▸ Activity: The reply should consist of one number, the count of lines below in which the word "torch" appears.

[Provided data — start]

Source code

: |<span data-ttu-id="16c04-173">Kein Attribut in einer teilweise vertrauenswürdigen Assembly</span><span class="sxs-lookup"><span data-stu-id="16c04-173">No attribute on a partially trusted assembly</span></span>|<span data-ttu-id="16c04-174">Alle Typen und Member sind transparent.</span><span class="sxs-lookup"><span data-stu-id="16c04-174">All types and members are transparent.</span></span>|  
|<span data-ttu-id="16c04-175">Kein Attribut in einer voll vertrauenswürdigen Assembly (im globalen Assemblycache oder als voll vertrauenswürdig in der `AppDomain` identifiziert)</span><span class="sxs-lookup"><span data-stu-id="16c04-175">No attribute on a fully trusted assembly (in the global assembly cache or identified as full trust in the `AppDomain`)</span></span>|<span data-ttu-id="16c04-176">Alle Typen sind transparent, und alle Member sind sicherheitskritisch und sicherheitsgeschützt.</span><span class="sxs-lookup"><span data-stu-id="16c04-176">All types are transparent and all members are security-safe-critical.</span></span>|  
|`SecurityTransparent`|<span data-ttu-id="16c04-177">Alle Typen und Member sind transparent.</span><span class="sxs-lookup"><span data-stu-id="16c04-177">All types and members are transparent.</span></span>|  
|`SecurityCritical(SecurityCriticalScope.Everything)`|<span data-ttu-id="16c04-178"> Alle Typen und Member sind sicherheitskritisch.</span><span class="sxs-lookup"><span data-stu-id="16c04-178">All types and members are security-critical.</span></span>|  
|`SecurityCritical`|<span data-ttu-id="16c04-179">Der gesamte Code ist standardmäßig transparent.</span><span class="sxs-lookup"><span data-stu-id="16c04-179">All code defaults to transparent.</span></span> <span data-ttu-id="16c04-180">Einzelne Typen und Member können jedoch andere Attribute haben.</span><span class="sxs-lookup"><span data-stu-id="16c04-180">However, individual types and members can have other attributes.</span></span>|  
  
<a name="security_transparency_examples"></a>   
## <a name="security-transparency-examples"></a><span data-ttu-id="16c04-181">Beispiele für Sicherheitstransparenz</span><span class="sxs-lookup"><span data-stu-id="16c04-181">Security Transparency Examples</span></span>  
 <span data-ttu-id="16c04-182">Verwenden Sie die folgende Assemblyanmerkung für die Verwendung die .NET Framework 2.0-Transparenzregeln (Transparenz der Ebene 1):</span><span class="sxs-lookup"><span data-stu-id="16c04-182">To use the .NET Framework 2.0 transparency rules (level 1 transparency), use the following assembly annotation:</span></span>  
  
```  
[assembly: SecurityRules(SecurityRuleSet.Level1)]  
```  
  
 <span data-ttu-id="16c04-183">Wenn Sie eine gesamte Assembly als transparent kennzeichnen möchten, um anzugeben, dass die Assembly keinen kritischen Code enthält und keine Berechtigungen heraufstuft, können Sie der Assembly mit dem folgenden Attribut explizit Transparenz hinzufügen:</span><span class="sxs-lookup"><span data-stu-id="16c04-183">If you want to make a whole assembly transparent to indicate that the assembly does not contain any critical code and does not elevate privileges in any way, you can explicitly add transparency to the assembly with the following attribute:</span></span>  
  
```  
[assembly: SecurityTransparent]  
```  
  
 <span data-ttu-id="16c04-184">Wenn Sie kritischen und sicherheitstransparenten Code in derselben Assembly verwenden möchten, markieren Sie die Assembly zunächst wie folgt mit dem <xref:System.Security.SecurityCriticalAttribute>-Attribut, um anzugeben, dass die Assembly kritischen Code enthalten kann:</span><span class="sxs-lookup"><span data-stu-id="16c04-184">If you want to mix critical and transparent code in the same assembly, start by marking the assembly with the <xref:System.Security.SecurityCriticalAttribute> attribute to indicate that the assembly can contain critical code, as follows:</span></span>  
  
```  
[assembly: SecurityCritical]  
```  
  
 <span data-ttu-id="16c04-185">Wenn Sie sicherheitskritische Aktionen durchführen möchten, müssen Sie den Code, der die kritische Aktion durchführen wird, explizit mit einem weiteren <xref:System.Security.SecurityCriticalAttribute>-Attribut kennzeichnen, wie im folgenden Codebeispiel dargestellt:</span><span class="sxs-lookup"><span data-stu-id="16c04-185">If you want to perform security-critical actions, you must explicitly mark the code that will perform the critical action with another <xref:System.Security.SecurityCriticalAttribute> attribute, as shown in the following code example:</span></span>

[Provided data — finish]
[Provided data — start]

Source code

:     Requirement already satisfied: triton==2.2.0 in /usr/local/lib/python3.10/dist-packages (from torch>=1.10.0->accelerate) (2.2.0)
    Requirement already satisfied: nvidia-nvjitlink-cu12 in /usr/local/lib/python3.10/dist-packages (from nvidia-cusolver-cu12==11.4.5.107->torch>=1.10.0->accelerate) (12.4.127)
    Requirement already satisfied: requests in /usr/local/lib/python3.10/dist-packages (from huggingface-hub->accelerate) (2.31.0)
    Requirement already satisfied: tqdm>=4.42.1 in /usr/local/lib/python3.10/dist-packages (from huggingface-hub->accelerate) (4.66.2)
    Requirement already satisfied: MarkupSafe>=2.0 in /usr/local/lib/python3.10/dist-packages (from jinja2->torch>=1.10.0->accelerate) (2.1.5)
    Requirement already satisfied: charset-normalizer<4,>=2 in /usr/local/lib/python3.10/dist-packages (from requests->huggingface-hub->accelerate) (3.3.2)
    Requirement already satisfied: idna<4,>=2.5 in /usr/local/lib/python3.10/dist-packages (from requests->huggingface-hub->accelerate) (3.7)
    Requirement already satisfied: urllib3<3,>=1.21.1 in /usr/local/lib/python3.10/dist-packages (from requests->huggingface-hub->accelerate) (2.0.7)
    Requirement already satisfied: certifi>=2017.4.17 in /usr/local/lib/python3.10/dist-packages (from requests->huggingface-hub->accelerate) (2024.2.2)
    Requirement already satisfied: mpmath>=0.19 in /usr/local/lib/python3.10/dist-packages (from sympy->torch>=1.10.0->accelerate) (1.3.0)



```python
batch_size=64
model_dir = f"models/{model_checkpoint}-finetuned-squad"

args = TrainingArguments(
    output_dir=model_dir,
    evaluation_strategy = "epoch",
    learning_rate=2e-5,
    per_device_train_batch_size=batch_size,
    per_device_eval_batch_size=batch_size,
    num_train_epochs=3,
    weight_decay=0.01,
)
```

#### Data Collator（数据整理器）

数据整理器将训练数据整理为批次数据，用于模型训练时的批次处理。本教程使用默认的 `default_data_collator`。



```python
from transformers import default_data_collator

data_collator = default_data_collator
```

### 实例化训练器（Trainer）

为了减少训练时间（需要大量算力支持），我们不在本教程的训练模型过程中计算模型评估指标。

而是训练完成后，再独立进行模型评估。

[Provided data — finish]

▸ Written response: 4